The moms used a sperm donor who was willing to be revealed when their son turns 18. Initially, they wanted a donor they knew, but instead they used a sperm bank to minimize the legal risks of a known donor claiming paternity.
From coparenting with JaChel’s ex-husband to navigating roles, they say finding their rhythm has been critical. There isn’t a traditional expectation of duties, like who takes out the trash. “You can’t assume who does what by looking at us,” says JaChel. “It’s a bonus, because we don’t feel as if we are obligated to conform to a particular role. We bring to our relationship the skills that we do best.”
And while both JaChel and Micaela dated women and men in the past, neither subscribes to labels. JaChel describes herself as a “lover of people” and for her wife, gender is a nonissue. “I married JaChel because she’s the one for me,” says Micaela. “She literally is the other half of me. She was put here for me in some way. If she were a man, I’d still be married to her.”
Tiq & Kim Milan
In three days Kim and Tiq Milan exchanged 3,000 Facebook messages and were married nearly three months later. It all started when Kim, a Toronto-based educator, posed for a 2013 National Coming Out Day campaign. Tiq, a Buffalo, New York, native and transgender activist, took notice.
“Tiq slid in my DMs,” says Kim, laughing. Already in a relationship, she ignored his advances for months. After becoming single, it still took some encouragement from a mutual friend, as Kim wasn’t sure if Tiq was queer. “Queerness has always felt like home because it is a really fluid place,” she says. “It isn’t about one specific orientation but about community, culture and courage to explore and find love where it lives.”
Queer identity was equally important to Tiq, especially after dating a woman who identified as a lesbian. The relationship ended when she could not reconcile her sexual orientation with Tiq’s identity as a transgender man.
“It was important that I found a woman who was really grounded in her
queerness,” he says. “I wanted someone who loves
and understands me as a trans man, and what my body and masculinity are.”
Things progressed quickly. Tiq fell in love with Kim’s brilliance and femininity. Kim was drawn to how hard Tiq loves, after watching him care for his dying mother.
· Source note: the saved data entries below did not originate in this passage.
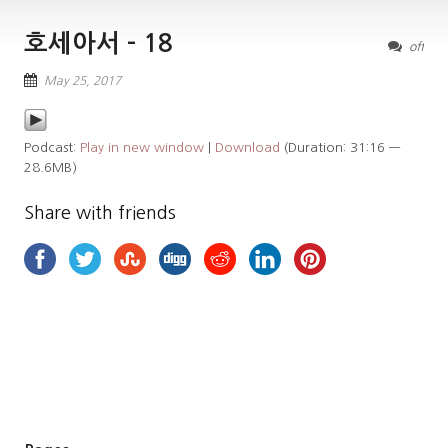
호세아서 – 18
off
May 25, 2017
Podcast:
Play in new window
|
Download
(Duration: 31:16 —
28.6MB)
Share with friends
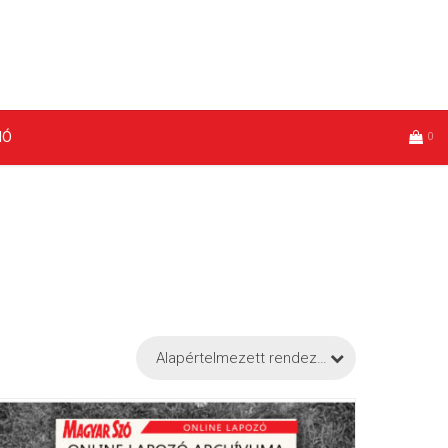
IÓ
0
Alapértelmezett rendezés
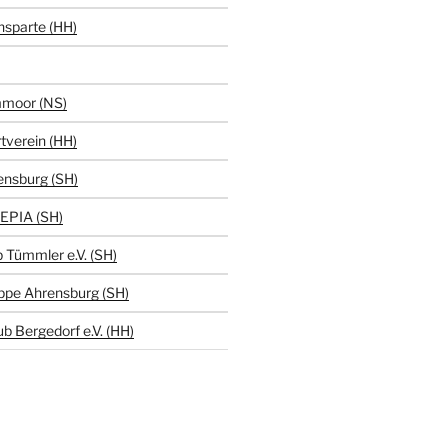
hsparte (HH)
moor (NS)
tverein (HH)
ensburg (SH)
EPIA (SH)
 Tümmler e.V. (SH)
ppe Ahrensburg (SH)
b Bergedorf e.V. (HH)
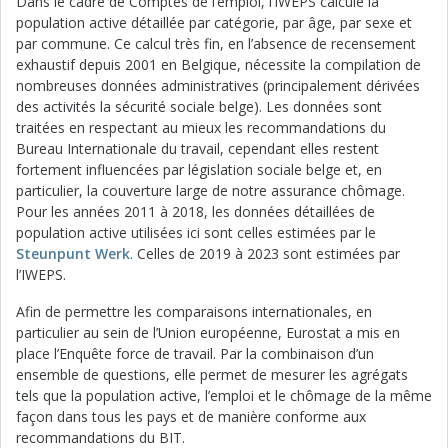
Dans le cadre de Comptes de l’emploi, l’IWEPS calcule la
population active détaillée par catégorie, par âge, par sexe et
par commune. Ce calcul très fin, en l’absence de recensement
exhaustif depuis 2001 en Belgique, nécessite la compilation de
nombreuses données administratives (principalement dérivées
des activités la sécurité sociale belge). Les données sont
traitées en respectant au mieux les recommandations du
Bureau Internationale du travail, cependant elles restent
fortement influencées par législation sociale belge et, en
particulier, la couverture large de notre assurance chômage.
Pour les années 2011 à 2018, les données détaillées de
population active utilisées ici sont celles estimées par le
Steunpunt W
erk
. Celles de 2019 à 2023 sont estimées par
l’IWEPS.
Afin de permettre les comparaisons internationales, en
particulier au sein de l’Union européenne, Eurostat a mis en
place l’Enquête force de travail. Par la combinaison d’un
ensemble de questions, elle permet de mesurer les agrégats
tels que la population active, l’emploi et le chômage de la même
façon dans tous les pays et de manière conforme aux
recommandations du BIT.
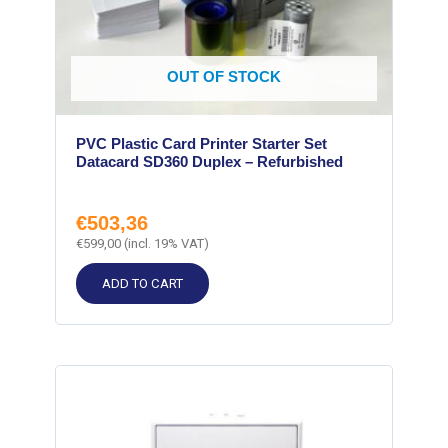
OUT OF STOCK
PVC Plastic Card Printer Starter Set
Datacard SD360 Duplex – Refurbished
€
503,36
€
599,00
(incl. 19% VAT)
ADD TO CART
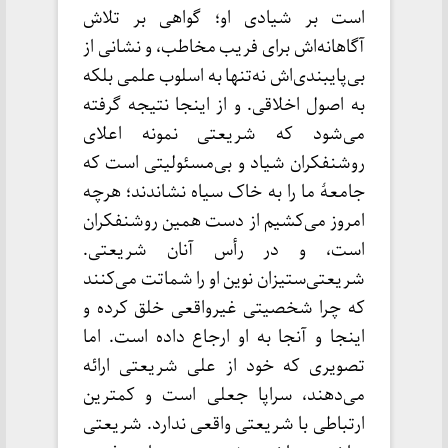
است بر شیادی او؛ گواهی بر تلاش
آگاهانه‌اش برای فریب مخاطب، و نشانی از
بی‌پایبندی‌اش نه‌تنها به اسلوب علمی بلکه
به اصول اخلاقی. و از اینجا نتیجه گرفته
می‌شود که شریعتی نمونه اعلای
روشنفکران شیاد و بی‌مسئولیتی است که
جامعۀ ما را به خاک سیاه نشاندند؛ هر‌چه
امروز می‌کشیم از دست همین روشنفکران
است، و در رأس آنان شریعتی.
شریعتی‌ستیزان نوین او را شماتت می‌کنند
که چرا شخصیتی غیرواقعی خلق کرده و
اینجا و آنجا به او ارجاع داده است. اما
تصویری که خود از علی شریعتی ارائه
می‌دهند، سراپا جعلی است و کمترین
ارتباطی با شریعتی واقعی ندارد. شریعتی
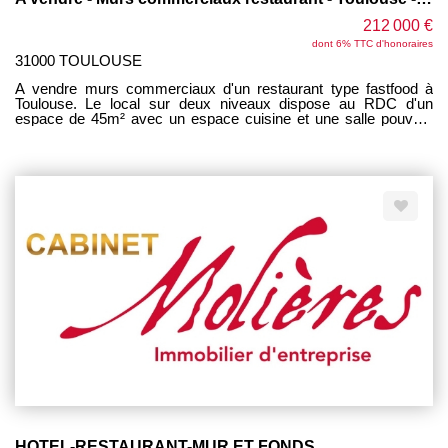
212 000 €
dont 6% TTC d'honoraires
31000 TOULOUSE
A vendre murs commerciaux d'un restaurant type fastfood à
Toulouse. Le local sur deux niveaux dispose au RDC d'un
espace de 45m² avec un espace cuisine et une salle pouvant
accueillir une vingtaine de clients. En sous-sol un espace
stockage équipé de deux chambres froides, une positive et une
négative. Le local est bien entretenu, des travaux ont été réalisé
il y a deux ans par l'exploitant du fonds de commerce. Vente
des murs uniquement avec l'achat du fonds de commerce au
prix de 78 000 euros FAI Appelez nous au 05 61 21 63 45 pour
plus de renseignements.
HOTEL-RESTAURANT-MUR ET FONDS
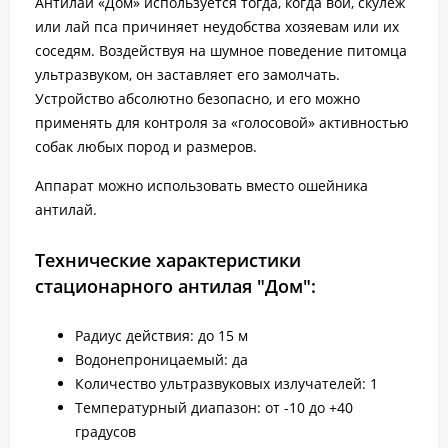
Антилай «Дом» используется тогда, когда вой, скулеж
или лай пса причиняет неудобства хозяевам или их
соседям. Воздействуя на шумное поведение питомца
ультразвуком, он заставляет его замолчать.
Устройство абсолютно безопасно, и его можно
применять для контроля за «голосовой» активностью
собак любых пород и размеров.
Аппарат можно использовать вместо ошейника
антилай.
Технические характеристики
стационарного антилая "Дом":
Радиус действия: до 15 м
Водонепроницаемый: да
Количество ультразвуковых излучателей: 1
Температурный диапазон: от -10 до +40
градусов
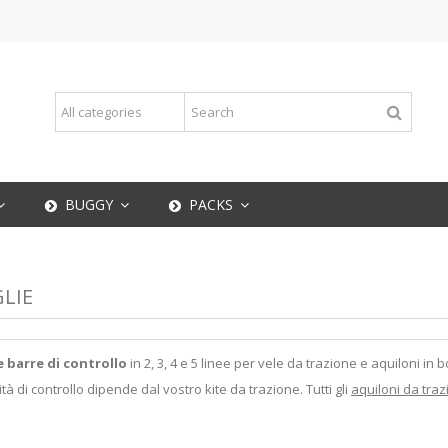
BUGGY
PACKS
LIE
e barre di controllo
in 2, 3, 4 e 5 linee per vele da trazione e aquiloni in
tà di controllo dipende dal vostro kite da trazione. Tutti gli
aquiloni da traz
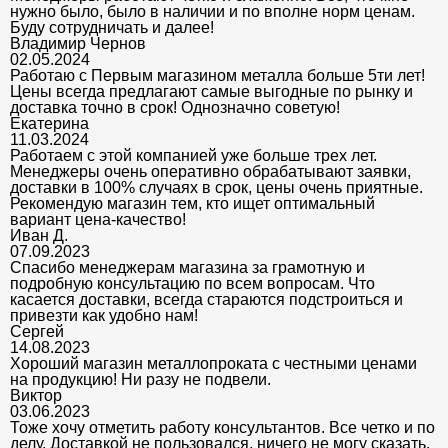
нужно было, было в наличии и по вполне норм ценам.
Буду сотрудничать и далее!
Владимир Чернов
02.05.2024
Работаю с Первым магазином металла больше 5ти лет!
Цены всегда предлагают самые выгодные по рынку и
доставка точно в срок! Однозначно советую!
Екатерина
11.03.2024
Работаем с этой компанией уже больше трех лет.
Менеджеры очень оперативно обрабатывают заявки,
доставки в 100% случаях в срок, цены очень приятные.
Рекомендую магазин тем, кто ищет оптимальный
вариант цена-качество!
Иван Д.
07.09.2023
Спасибо менеджерам магазина за грамотную и
подробную консультацию по всем вопросам. Что
касается доставки, всегда стараются подстроиться и
привезти как удобно нам!
Сергей
14.08.2023
Хороший магазин металлопроката с честными ценами
на продукцию! Ни разу не подвели.
Виктор
03.06.2023
Тоже хочу отметить работу консультантов. Все четко и по
делу. Доставкой не пользовался, ничего не могу сказать,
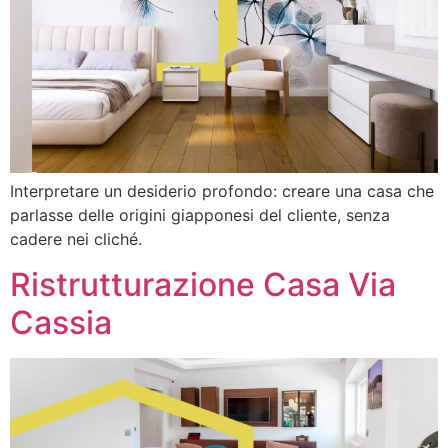
Interpretare un desiderio profondo: creare una casa che
parlasse delle origini giapponesi del cliente, senza
cadere nei cliché.
Ristrutturazione Casa Via
Cassia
He proposed on Valentine’s Day and they wed in May.
At last year’s TEDWomen, they presented the TED Talk “A queer vision of love and marriage,” which has more than 1 million views. In it the couple open up on accepting each other completely and creating their own safe space. “She loved me for exactly how I showed up,” Tiq says of his wife during the talk. “She would trace the numb keloid scars left by my top surgery. She said these were reminders of my strength and nothing for me to be ashamed of.”
Yes, they are a gorgeous couple. Tiq and Kim, who are role models to more than 20,000 followers on Instagram, understand the importance of their story. “The culture around queerness, femininity and transness is of lovelessness, particularly for Black folks,” says Tiq. “We try to stand in the middle of that.”
However, they don’t pretend to be perfect. Right now they are choosing to live in different cities while Kim cares for her ailing mother in Toronto and continues to heal from a painful miscarriage that happened two years ago. She’s also exploring Canada’s health care options as they prepare to expand their family. Tiq remains in Brooklyn. “Our queerness doesn’t project a specific blueprint of what things are supposed to look like,” says Kim. “We have the ability to create what we want and don’t have to feel bound by ideas of tradition.”
Once again they are defying the relationship laws of time and space, and defining love on their terms.